(DATA SECTION Opens)

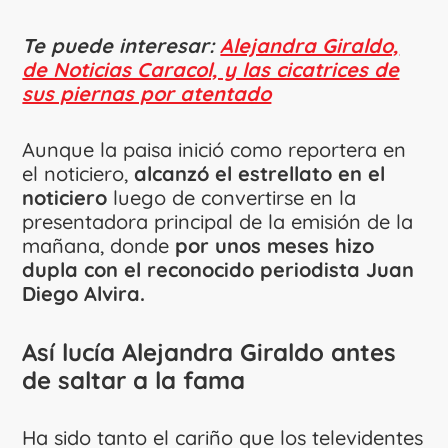
Te puede interesar:
Alejandra Giraldo,
de Noticias Caracol, y las cicatrices de
sus piernas por atentado
Aunque la paisa inició como reportera en
el noticiero,
alcanzó el estrellato en el
noticiero
luego de convertirse en la
presentadora principal de la emisión de la
mañana, donde
por unos meses hizo
dupla con el reconocido periodista Juan
Diego Alvira.
Así lucía Alejandra Giraldo antes
de saltar a la fama
Ha sido tanto el cariño que los televidentes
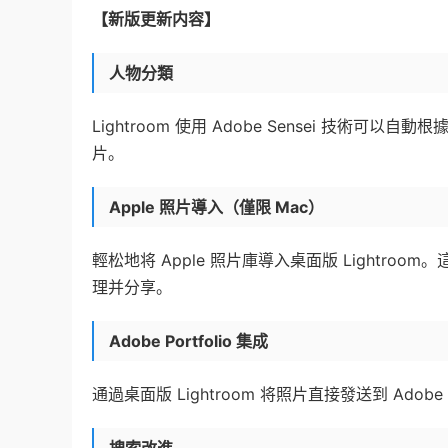
【新版更新内容】
人物分類
Lightroom 使用 Adobe Sensei 技
片。
Apple 照片導入（僅限 Mac）
輕松地将 Apple 照片庫導入桌面版 Light
理并分享。
Adobe Portfolio 集成
通過桌面版 Lightroom 将照片直接發送到 Adobe 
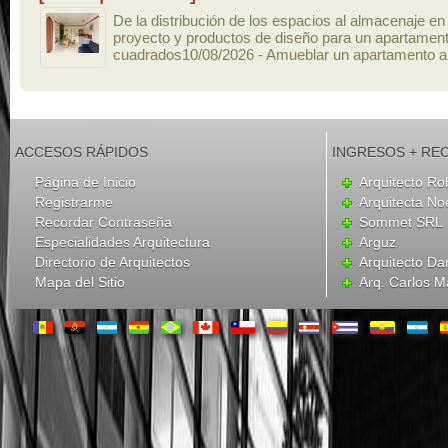
De la distribución de los espacios al almacenaje en 
proyecto y productos de diseño para un apartamen
cuadrados10/08/2026 - Amueblar un apartamento ap
ACCESOS RÁPIDOS
INGRESOS + RE
Página de Inicio
Arquitecto Ro
Registrarme
Arquitecta N
Recordar Contraseña
Sommet SRL
Especialidades Arquitectura
Arguz
Directorio de Arquitectos
Arquitecto Dan
Mapa del Sitio
Arq. Carlos M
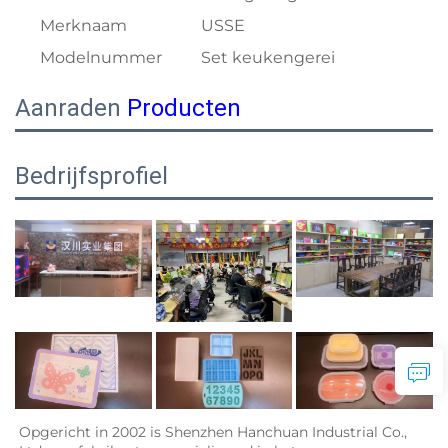
Merknaam
USSE
Modelnummer
Set keukengerei
Aanraden
Producten
Bedrijfsprofiel
Opgericht in 2002 is Shenzhen Hanchuan Industrial Co., 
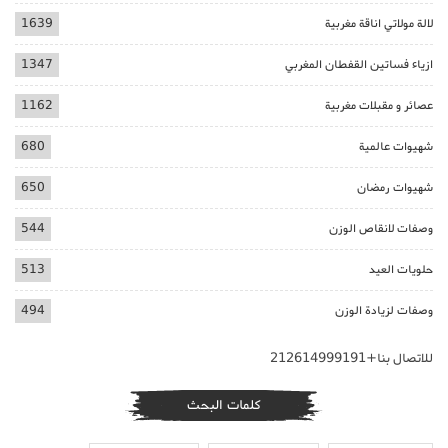
لالة مولاتي اناقة مغربية
1639
ازياء فساتين القفطان المغربي
1347
عصائر و مقبلات مغربية
1162
شهيوات عالمية
680
شهيوات رمضان
650
وصفات لانقاص الوزن
544
حلويات العيد
513
وصفات لزيادة الوزن
494
للاتصال بنا+212614999191
كلمات البحث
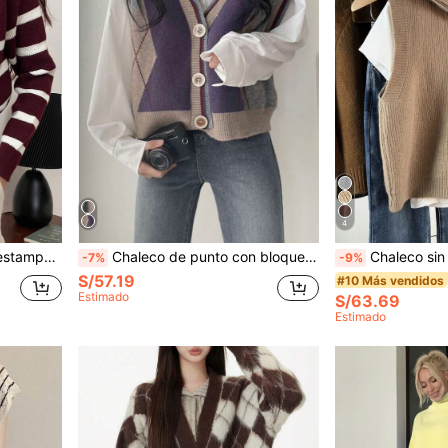
4
gado, casual para otoño
Chaleco de punto con bloqueo de color estilo universitario retro, sin camisa
Chaleco sin mangas de punto acanalado nuevo para otoño/inviern
-7%
-9%
S/57.19
#10 Más vendidos
Estimado
S/63.69
Estimado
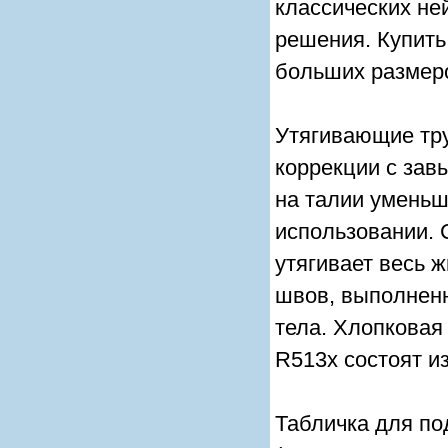
классических не
решения. Купить 
больших размеро
Утягивающие тру
коррекции с зав
на талии уменьш
использовании. 
утягивает весь 
швов, выполненн
тела. Хлопковая
R513x состоят и
Табличка для по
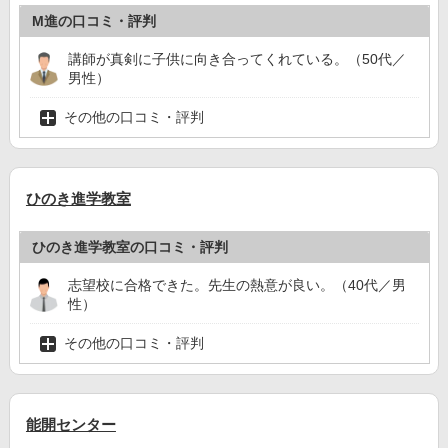
M進の口コミ・評判
講師が真剣に子供に向き合ってくれている。（50代／
男性）
その他の口コミ・評判
ひのき進学教室
ひのき進学教室の口コミ・評判
志望校に合格できた。先生の熱意が良い。（40代／男
性）
その他の口コミ・評判
能開センター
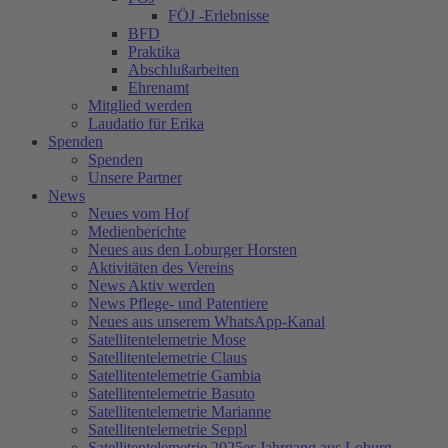
FÖJ -Erlebnisse
BFD
Praktika
Abschlußarbeiten
Ehrenamt
Mitglied werden
Laudatio für Erika
Spenden
Spenden
Unsere Partner
News
Neues vom Hof
Medienberichte
Neues aus den Loburger Horsten
Aktivitäten des Vereins
News Aktiv werden
News Pflege- und Patentiere
Neues aus unserem WhatsApp-Kanal
Satellitentelemetrie Mose
Satellitentelemetrie Claus
Satellitentelemetrie Gambia
Satellitentelemetrie Basuto
Satellitentelemetrie Marianne
Satellitentelemetrie Seppl
Satellitentelemetrie 2025er Jahrgang aus Loburg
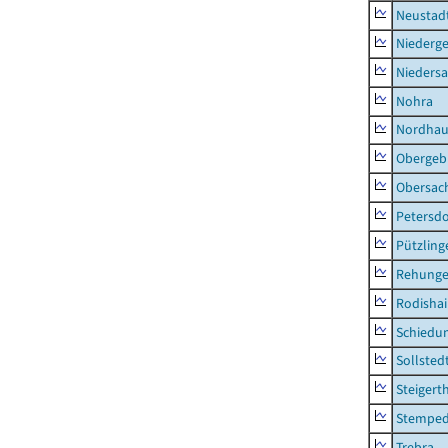
Neustad
Niederg
Nieders
Nohra
Nordhau
Obergeb
Obersac
Petersdo
Pützling
Rehung
Rodisha
Schiedu
Sollsted
Steigert
Stempe
Trebra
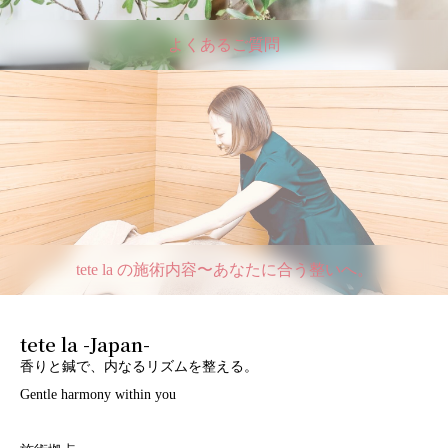
よくあるご質問
tete la の施術内容〜あなたに合う整いへ。
tete la -Japan-
香りと鍼で、内なるリズムを整える。
Gentle harmony within you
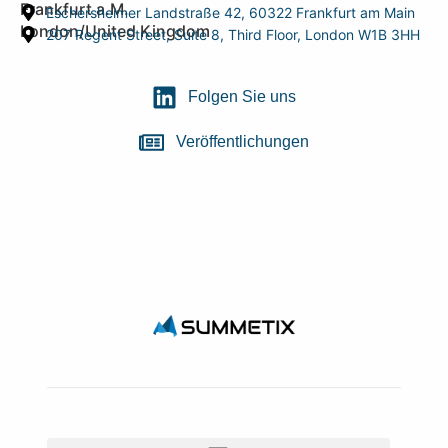
Frankfurt a.M.
Eschersheimer Landstraße 42, 60322 Frankfurt am Main
London/United Kingdom
207 Regent Street, Suite 8, Third Floor, London W1B 3HH
Folgen Sie uns
Veröffentlichungen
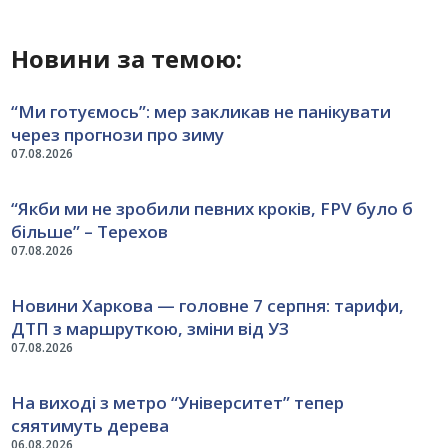
Новини за темою:
“Ми готуємось”: мер закликав не панікувати
через прогнози про зиму
07.08.2026
“Якби ми не зробили певних кроків, FPV було б
більше” – Терехов
07.08.2026
Новини Харкова — головне 7 серпня: тарифи,
ДТП з маршруткою, зміни від УЗ
07.08.2026
На виході з метро “Університет” тепер
сяятимуть дерева
06.08.2026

(DATA SECTION Closes)

TRY IT:
Begin with the line that contains "классических не" and repeat every line through the end of the data, exactly and only those lines, leaving out the pictures.

SOLVED EXERCISE:
классических не
решения. Купить 
больших размеро
Утягивающие тру
коррекции с зав
на талии уменьш
использовании. 
утягивает весь 
швов, выполненн
тела. Хлопковая
R513x состоят и
Табличка для по
M進の口コミ・評判
講師が真剣に子供に向き合ってくれている。（50代／
男性）
その他の口コミ・評判
ひのき進学教室
ひのき進学教室の口コミ・評判
志望校に合格できた。先生の熱意が良い。（40代／男
性）
その他の口コミ・評判
能開センター
FÖJ -Erlebnisse
BFD
Praktika
Abschlußarbeiten
Ehrenamt
Mitglied werden
Laudatio für Erika
Spenden
Spenden
Unsere Partner
News
Neues vom Hof
Medienberichte
Neues aus den Loburger Horsten
Aktivitäten des Vereins
News Aktiv werden
News Pflege- und Patentiere
Neues aus unserem WhatsApp-Kanal
Satellitentelemetrie Mose
Satellitentelemetrie Claus
Satellitentelemetrie Gambia
Satellitentelemetrie Basuto
Satellitentelemetrie Marianne
Satellitentelemetrie Seppl
Satellitentelemetrie 2025er Jahrgang aus Loburg
Neustad
Niederg
Nieders
Nohra
Nordhau
Obergeb
Obersac
Petersdo
Pützling
Rehung
Rodisha
Schiedu
Sollsted
Steigert
Stempe
Trebra
よくあるご質問
tete la の施術内容〜あなたに合う整いへ。
tete la -Japan-
香りと鍼で、内なるリズムを整える。
Gentle harmony within you
Frankfurt a.M.
Eschersheimer Landstraße 42, 60322 Frankfurt am Main
London/United Kingdom
207 Regent Street, Suite 8, Third Floor, London W1B 3HH
Folgen Sie uns
Veröffentlichungen
Новини за темою:
“Ми готуємось”: мер закликав не панікувати
через прогнози про зиму
07.08.2026
“Якби ми не зробили певних кроків, FPV було б
більше” – Терехов
07.08.2026
Новини Харкова — головне 7 серпня: тарифи,
ДТП з маршруткою, зміни від УЗ
07.08.2026
На виході з метро “Університет” тепер
сяятимуть дерева
06.08.2026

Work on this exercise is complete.